Governments borrow – why?
This post is a plea for help from someone clever …. what I would like to understand concerns “the borrowing requirement”. All my adult life I have listened year after year to the British Chancellor’s presentation of his budget and each time there is reference to “the borrowing requirement”.
What I would like to know is WHY there is a borrowing “requirement” in the first place. Exactly WHY do governments spend more than they “earn”? And more to the point, why do – and can – they keep doing this year after year, decade after decade? Layman that I am, it seems to me that continually borrowing, living beyond one’s means, spending more than one receives is BOUND to lead to problems in the long run. Is it simply that in most western democracies the “long run” is not foremost in the minds of our leaders? Or does this continual borrowing not matter?

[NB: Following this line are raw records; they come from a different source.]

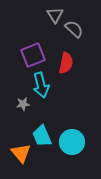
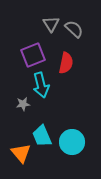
gray triangle: moved 4 px left, 9 px down
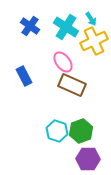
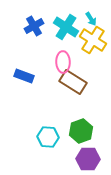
blue cross: moved 4 px right; rotated 24 degrees clockwise
yellow cross: moved 1 px left, 1 px up; rotated 32 degrees counterclockwise
pink ellipse: rotated 35 degrees clockwise
blue rectangle: rotated 42 degrees counterclockwise
brown rectangle: moved 1 px right, 3 px up; rotated 8 degrees clockwise
cyan hexagon: moved 9 px left, 6 px down; rotated 15 degrees counterclockwise
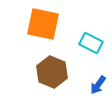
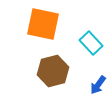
cyan rectangle: rotated 20 degrees clockwise
brown hexagon: moved 1 px right, 1 px up; rotated 24 degrees clockwise
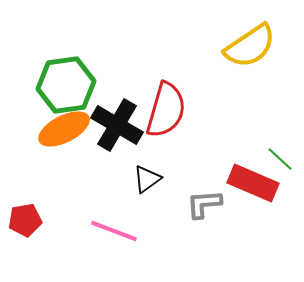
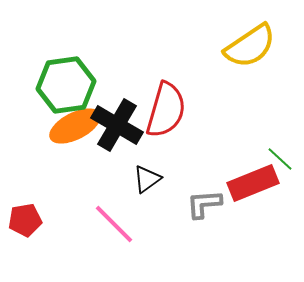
orange ellipse: moved 11 px right, 3 px up
red rectangle: rotated 45 degrees counterclockwise
pink line: moved 7 px up; rotated 24 degrees clockwise
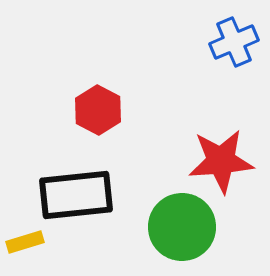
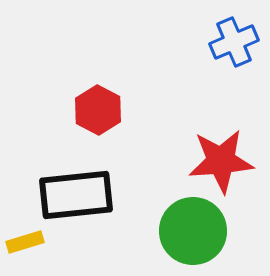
green circle: moved 11 px right, 4 px down
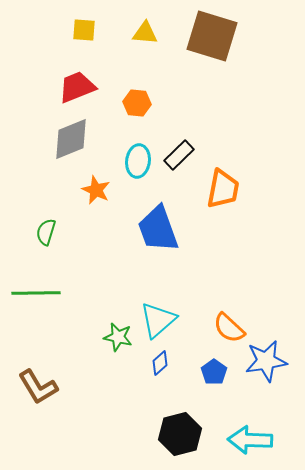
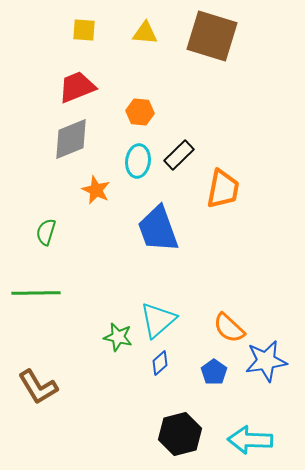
orange hexagon: moved 3 px right, 9 px down
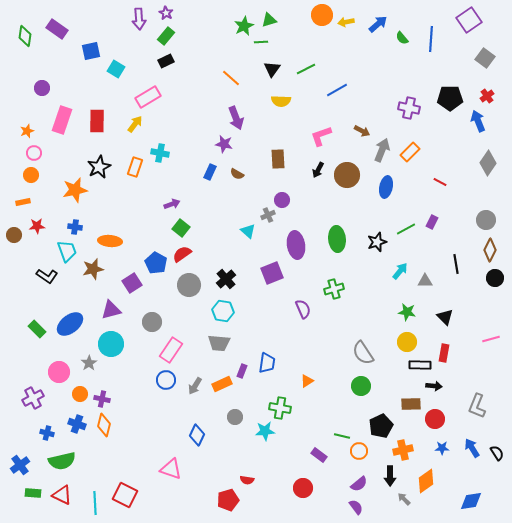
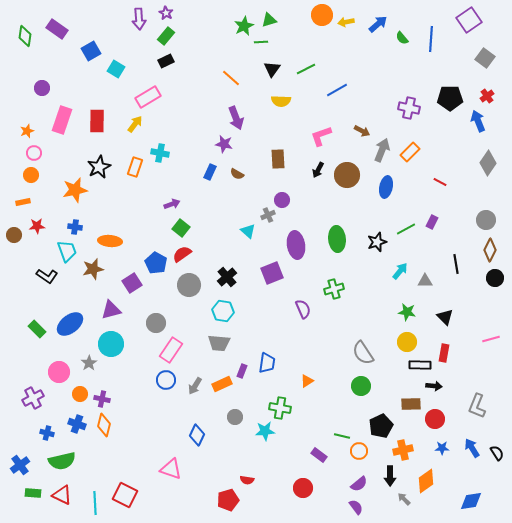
blue square at (91, 51): rotated 18 degrees counterclockwise
black cross at (226, 279): moved 1 px right, 2 px up
gray circle at (152, 322): moved 4 px right, 1 px down
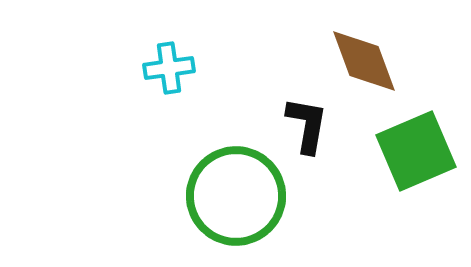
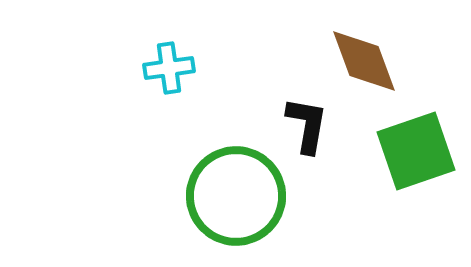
green square: rotated 4 degrees clockwise
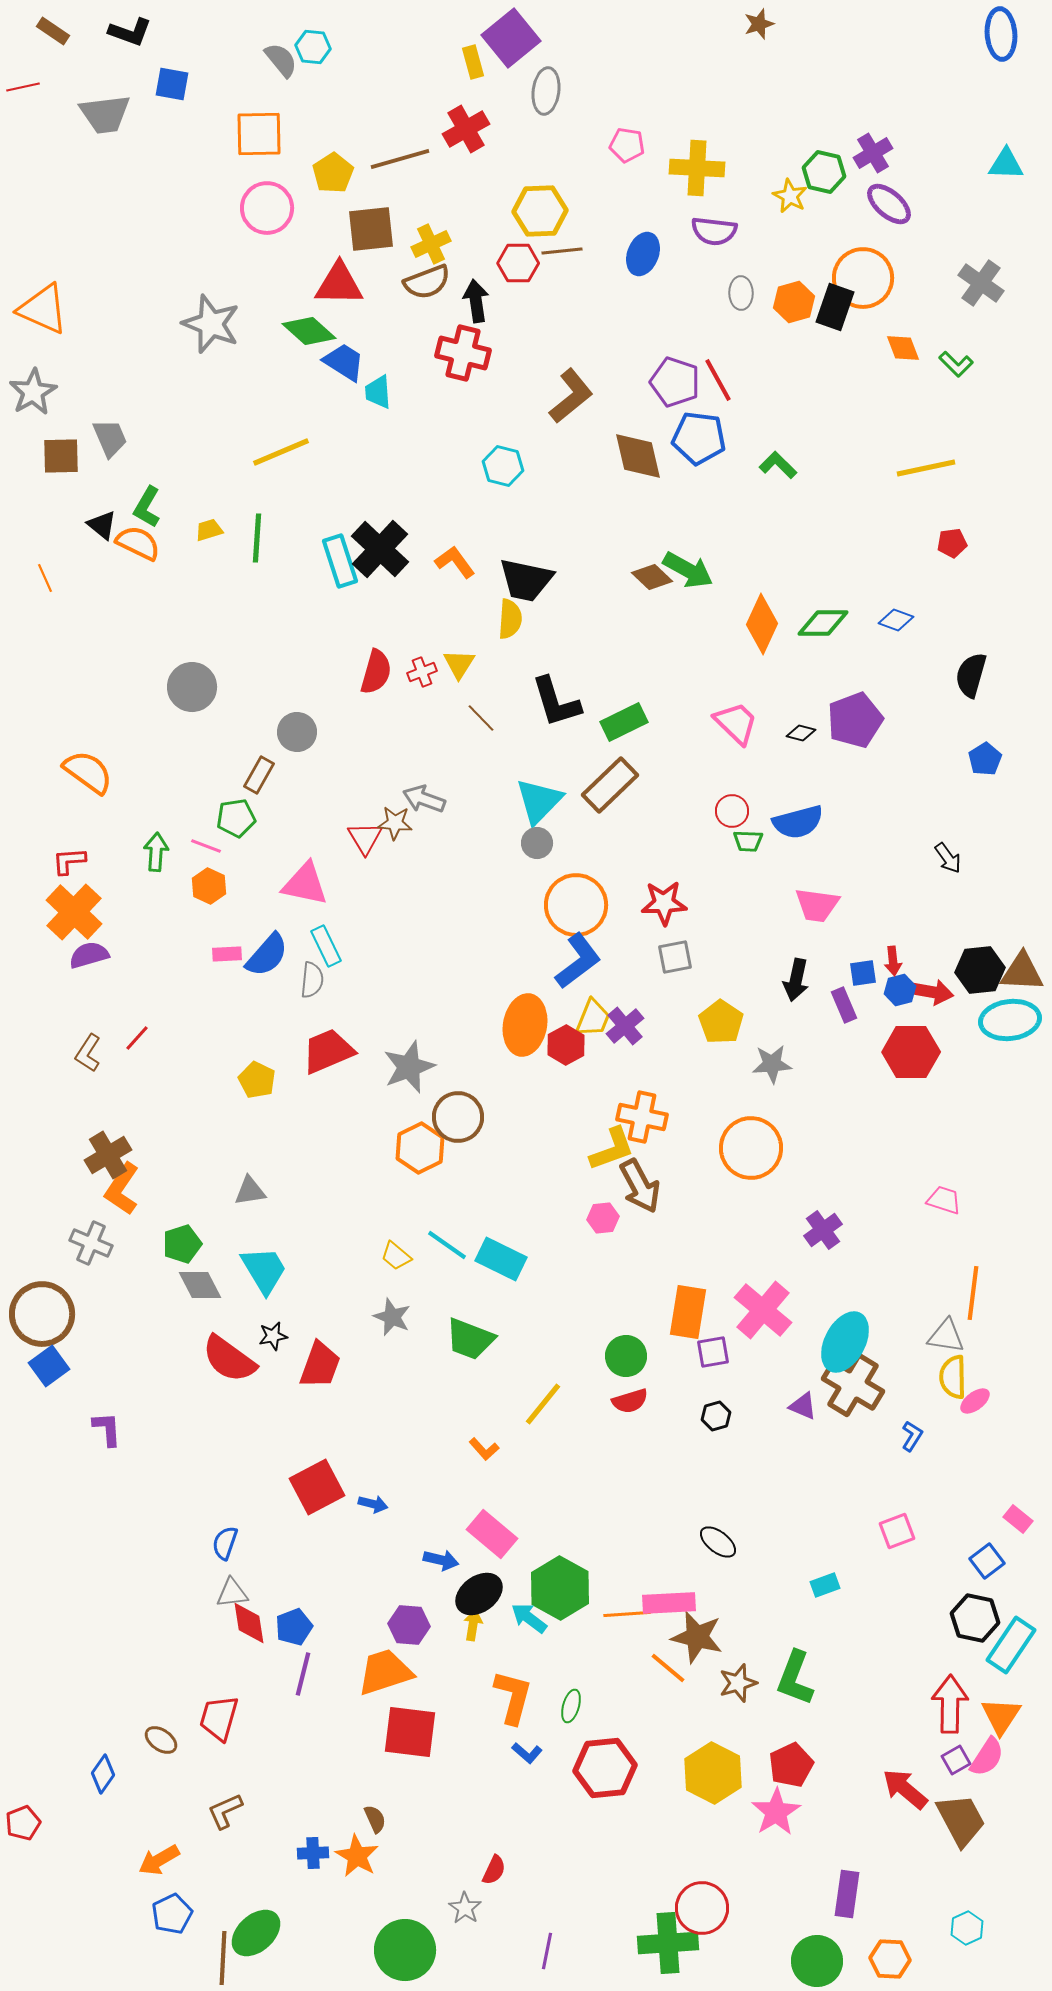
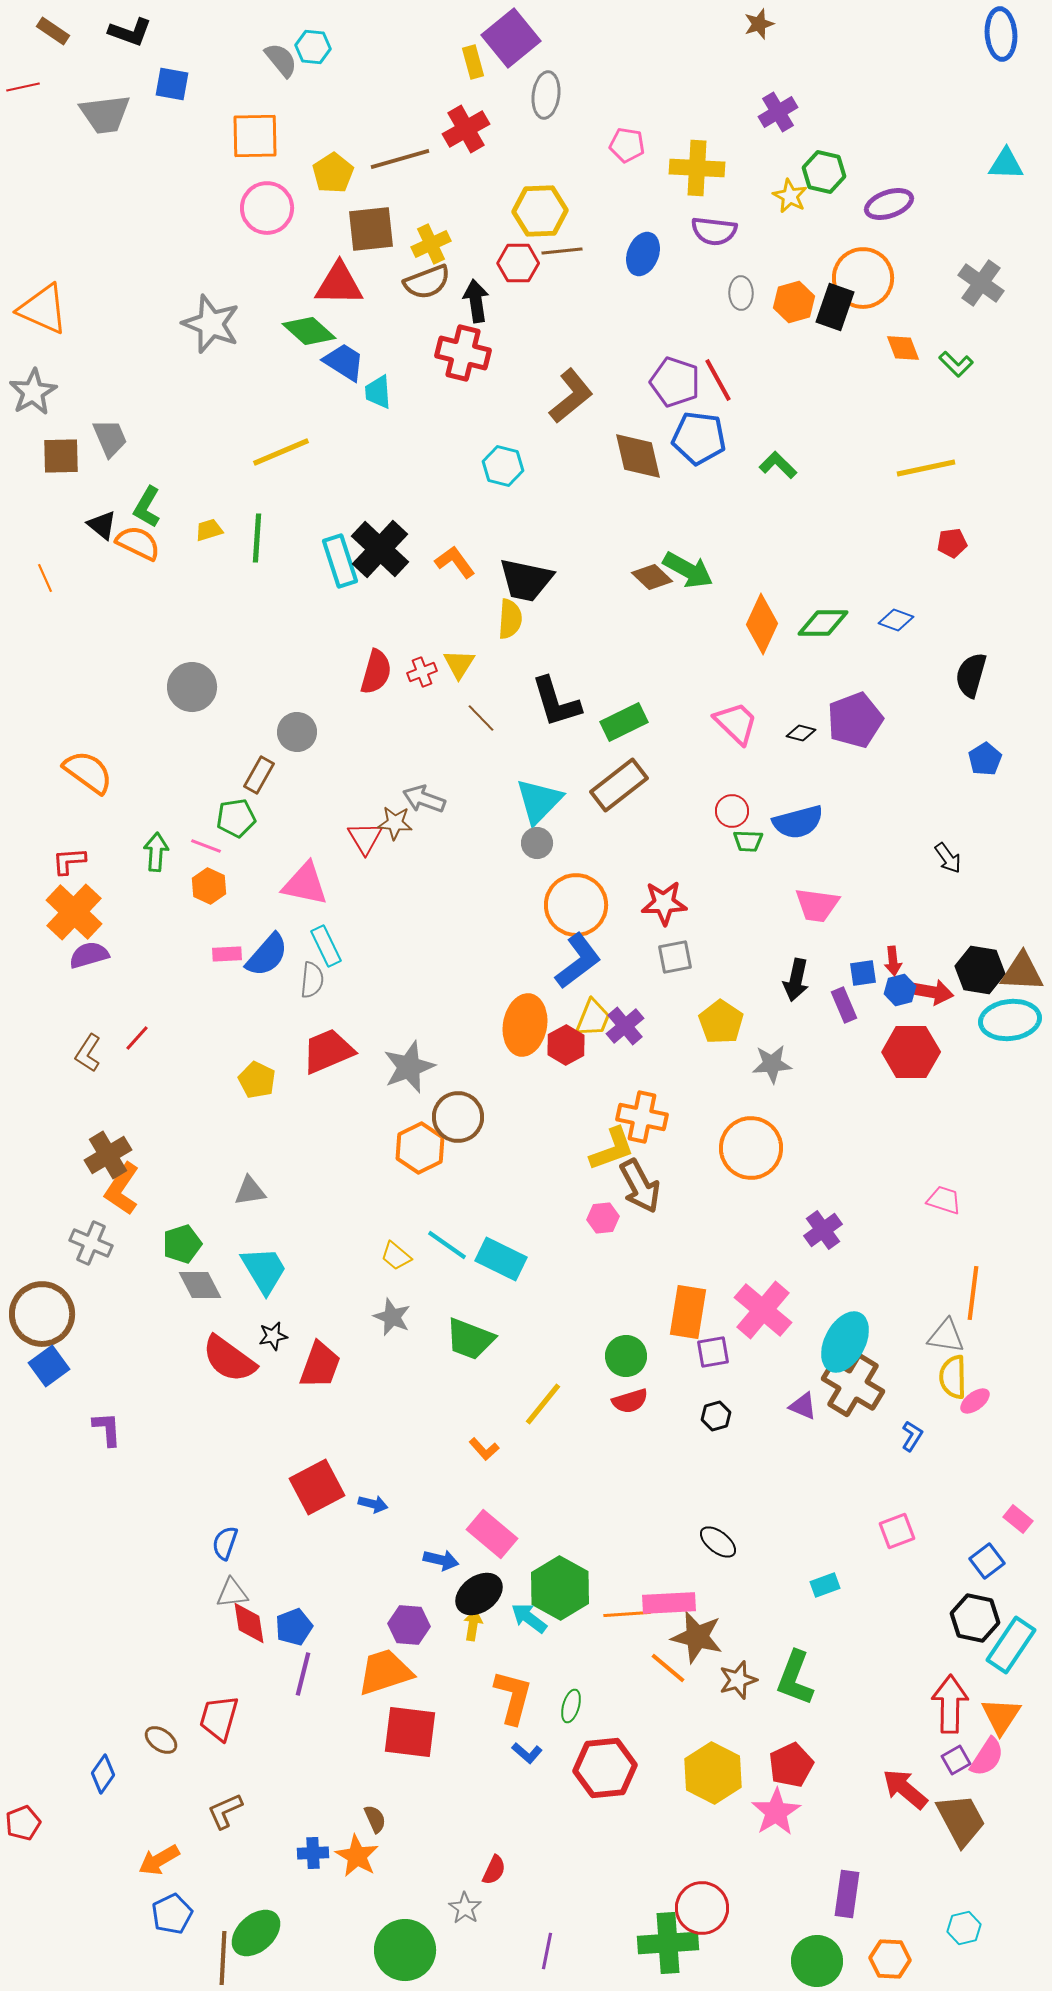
gray ellipse at (546, 91): moved 4 px down
orange square at (259, 134): moved 4 px left, 2 px down
purple cross at (873, 153): moved 95 px left, 41 px up
purple ellipse at (889, 204): rotated 60 degrees counterclockwise
brown rectangle at (610, 785): moved 9 px right; rotated 6 degrees clockwise
black hexagon at (980, 970): rotated 15 degrees clockwise
brown star at (738, 1683): moved 3 px up
cyan hexagon at (967, 1928): moved 3 px left; rotated 12 degrees clockwise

I was interested in the last French presidential election to see that centrist candidate François Bayrou proposed making it illegal for the government to spend more than it received. I found this courageous and innovative. Naturally,

he came nowhere in the election! Silly chap! He should have promised to spend, spend, spend like the rest of them! Then he may have had a chance.
No, we are paying vast amounts of interest every year merely to service our debt. The basic questions are: Why can and do states do this? Is it necessary and is it wise? And if the answer to the last two questions is “No”, then why do we let them get away with it?
It seems to me that the “borrowing requirement” is simply a fairly crude means that governments use to bribe us with our own money. Please correct me if I am wrong!